§ **Texto de lectura**
Un estudio académico, dividido en trece capítulos centrados en aspectos concretos, algunos poco conocidos, de la historia de ETA; los autores investigan los orígenes, rastrean los hechos que marcaron el rumbo de la banda terrorista y la propaganda desarrollada durante esos años. Analizan las divisiones y fusiones de la banda terrorista, así como el ambiente que reinaba en España en cada momento.
La banda fue cambiando desde su orígenes hasta que decidió empezar a matar tras un primer asesinato casual, no planeado. Es confusa la fecha de su fundación, pues aunque se asume el 31 de julio, día de San Ignacio de Loyola, los dirigentes siempre se han empeñado en desligar el nacimiento del grupo terrorista con una fecha de significado religioso.

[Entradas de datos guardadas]
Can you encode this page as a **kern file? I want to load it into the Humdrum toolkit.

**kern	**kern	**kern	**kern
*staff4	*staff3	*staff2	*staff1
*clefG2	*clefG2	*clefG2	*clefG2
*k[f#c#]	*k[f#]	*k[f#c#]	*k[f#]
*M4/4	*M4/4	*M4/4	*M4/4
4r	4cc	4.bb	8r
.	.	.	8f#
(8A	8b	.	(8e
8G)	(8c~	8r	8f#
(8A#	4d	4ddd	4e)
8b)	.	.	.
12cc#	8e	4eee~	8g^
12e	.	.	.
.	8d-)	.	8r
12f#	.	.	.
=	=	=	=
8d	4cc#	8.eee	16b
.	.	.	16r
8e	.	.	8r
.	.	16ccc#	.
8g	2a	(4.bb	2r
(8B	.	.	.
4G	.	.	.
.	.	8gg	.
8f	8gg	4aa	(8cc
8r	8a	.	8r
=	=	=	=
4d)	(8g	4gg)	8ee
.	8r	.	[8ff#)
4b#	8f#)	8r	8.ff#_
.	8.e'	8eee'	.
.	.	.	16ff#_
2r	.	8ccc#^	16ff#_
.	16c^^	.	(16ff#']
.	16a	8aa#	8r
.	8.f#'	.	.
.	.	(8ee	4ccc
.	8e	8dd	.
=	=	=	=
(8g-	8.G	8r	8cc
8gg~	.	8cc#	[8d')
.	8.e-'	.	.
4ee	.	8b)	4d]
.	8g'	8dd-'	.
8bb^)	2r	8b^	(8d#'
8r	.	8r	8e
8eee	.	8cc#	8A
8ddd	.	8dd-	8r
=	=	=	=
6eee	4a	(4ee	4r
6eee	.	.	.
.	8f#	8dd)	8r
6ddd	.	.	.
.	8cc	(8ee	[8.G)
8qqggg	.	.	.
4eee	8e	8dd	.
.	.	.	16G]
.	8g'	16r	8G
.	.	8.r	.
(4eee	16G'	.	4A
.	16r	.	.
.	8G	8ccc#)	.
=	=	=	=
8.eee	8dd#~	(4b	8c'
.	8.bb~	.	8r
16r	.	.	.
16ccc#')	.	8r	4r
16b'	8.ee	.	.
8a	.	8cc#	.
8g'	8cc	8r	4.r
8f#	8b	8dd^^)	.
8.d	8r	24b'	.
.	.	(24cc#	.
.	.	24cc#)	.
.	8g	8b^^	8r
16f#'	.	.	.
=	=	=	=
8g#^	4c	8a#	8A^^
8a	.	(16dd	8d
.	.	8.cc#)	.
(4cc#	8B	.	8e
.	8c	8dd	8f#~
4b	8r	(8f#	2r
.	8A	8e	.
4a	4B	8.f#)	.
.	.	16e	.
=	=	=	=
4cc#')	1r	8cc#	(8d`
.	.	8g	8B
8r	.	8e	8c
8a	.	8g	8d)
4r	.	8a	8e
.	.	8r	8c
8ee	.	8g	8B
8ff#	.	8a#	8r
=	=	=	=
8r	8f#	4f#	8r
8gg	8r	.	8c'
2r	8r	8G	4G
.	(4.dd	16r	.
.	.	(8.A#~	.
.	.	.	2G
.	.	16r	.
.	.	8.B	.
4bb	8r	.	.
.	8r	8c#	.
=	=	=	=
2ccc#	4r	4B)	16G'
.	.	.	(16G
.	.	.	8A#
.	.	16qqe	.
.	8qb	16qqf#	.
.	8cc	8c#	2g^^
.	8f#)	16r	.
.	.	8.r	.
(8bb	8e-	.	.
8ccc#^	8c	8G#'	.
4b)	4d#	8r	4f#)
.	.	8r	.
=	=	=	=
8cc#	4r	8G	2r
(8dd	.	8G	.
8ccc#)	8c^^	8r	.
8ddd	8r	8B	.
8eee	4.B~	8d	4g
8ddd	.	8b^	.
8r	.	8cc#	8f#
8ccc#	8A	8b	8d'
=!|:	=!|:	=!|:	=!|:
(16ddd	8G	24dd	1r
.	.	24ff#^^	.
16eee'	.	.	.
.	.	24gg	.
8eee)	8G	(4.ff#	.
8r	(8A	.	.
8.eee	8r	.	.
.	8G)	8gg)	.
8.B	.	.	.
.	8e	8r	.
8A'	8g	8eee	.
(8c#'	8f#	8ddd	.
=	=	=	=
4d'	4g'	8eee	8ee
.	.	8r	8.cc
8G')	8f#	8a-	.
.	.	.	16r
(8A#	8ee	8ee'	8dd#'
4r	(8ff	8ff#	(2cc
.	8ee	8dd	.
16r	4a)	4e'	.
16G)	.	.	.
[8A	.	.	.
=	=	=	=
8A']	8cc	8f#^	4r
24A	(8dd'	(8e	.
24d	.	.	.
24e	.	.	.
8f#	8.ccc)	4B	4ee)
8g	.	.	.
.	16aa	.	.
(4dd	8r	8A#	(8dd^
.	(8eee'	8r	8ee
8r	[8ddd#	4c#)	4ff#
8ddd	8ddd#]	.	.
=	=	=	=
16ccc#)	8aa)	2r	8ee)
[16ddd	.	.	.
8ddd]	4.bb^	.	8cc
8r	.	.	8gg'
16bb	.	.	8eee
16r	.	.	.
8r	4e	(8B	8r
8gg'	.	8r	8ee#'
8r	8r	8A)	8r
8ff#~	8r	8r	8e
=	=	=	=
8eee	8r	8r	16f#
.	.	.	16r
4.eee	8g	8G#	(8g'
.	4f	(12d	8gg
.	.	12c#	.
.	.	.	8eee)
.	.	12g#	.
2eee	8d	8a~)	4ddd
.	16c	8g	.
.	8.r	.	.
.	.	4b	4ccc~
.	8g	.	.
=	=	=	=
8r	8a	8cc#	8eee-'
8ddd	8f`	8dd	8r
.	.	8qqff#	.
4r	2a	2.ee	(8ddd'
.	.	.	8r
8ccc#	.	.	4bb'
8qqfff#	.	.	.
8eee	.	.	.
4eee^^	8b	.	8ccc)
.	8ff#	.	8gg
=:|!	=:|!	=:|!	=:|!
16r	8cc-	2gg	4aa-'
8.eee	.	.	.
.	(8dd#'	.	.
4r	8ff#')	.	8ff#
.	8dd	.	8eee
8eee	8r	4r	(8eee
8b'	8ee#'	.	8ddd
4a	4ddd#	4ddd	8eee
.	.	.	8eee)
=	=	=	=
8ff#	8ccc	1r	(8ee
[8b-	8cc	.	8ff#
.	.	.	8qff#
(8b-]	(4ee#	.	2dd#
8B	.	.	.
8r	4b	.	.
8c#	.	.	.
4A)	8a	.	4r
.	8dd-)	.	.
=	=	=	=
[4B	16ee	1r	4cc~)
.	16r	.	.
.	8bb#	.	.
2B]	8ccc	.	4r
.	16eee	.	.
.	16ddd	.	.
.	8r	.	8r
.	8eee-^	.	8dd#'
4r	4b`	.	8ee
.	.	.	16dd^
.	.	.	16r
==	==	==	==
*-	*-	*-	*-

§ **Tarea A**
Según el texto sobre la historia de ETA, ¿qué día se asume como fecha de fundación de la banda?
§ **Tarea B**
Prosigue el texto sobre la historia de ETA a partir de su última oración.
Las entradas no hacen falta para resolver este ejercicio.

§ **Respuesta A**
El 31 de julio, día de San Ignacio de Loyola.

§ **Respuesta B**
La banda fue dando, nunca mejor dicho, bandazos, pasando por un movimiento nacionalista, de liberación, marxista – leninista y asesino, pero siempre enmarcado en la “acción-reacción-acción”, con un fin propagandístico buscando el apoyo de una masa social. Lo que inicialmente era visto como una anomalía inmoral, ha terminado siendo aceptado y vitoreado por una parte de la sociedad. Crímenes inexplicables que se justifican; terroristas muertos que se convierten en héroes y, sobre todo, logran una reacción popular a su favor. El apoyo internacional llegó con el asesinato de Carrero Blanco y sus dos guardaespaldas y, más tarde, explota con el juicio de Burgos llegando a crear divisiones internas en el gobierno de Franco. El libro analiza la relación con los movimientos anticolonialistas, así como con las relaciones con EEUU para terminar con la manipulación política en el duro proceso de reconocimiento de las víctimas del terrorismo. No pretende relatar una cronología histórica, analiza puntos cruciales, algunos mantenidos en la oscuridad, y aunque quedan otros sin tratar, es un trabajo objetivo y serio de una realidad que conviene conocer y no olvidar.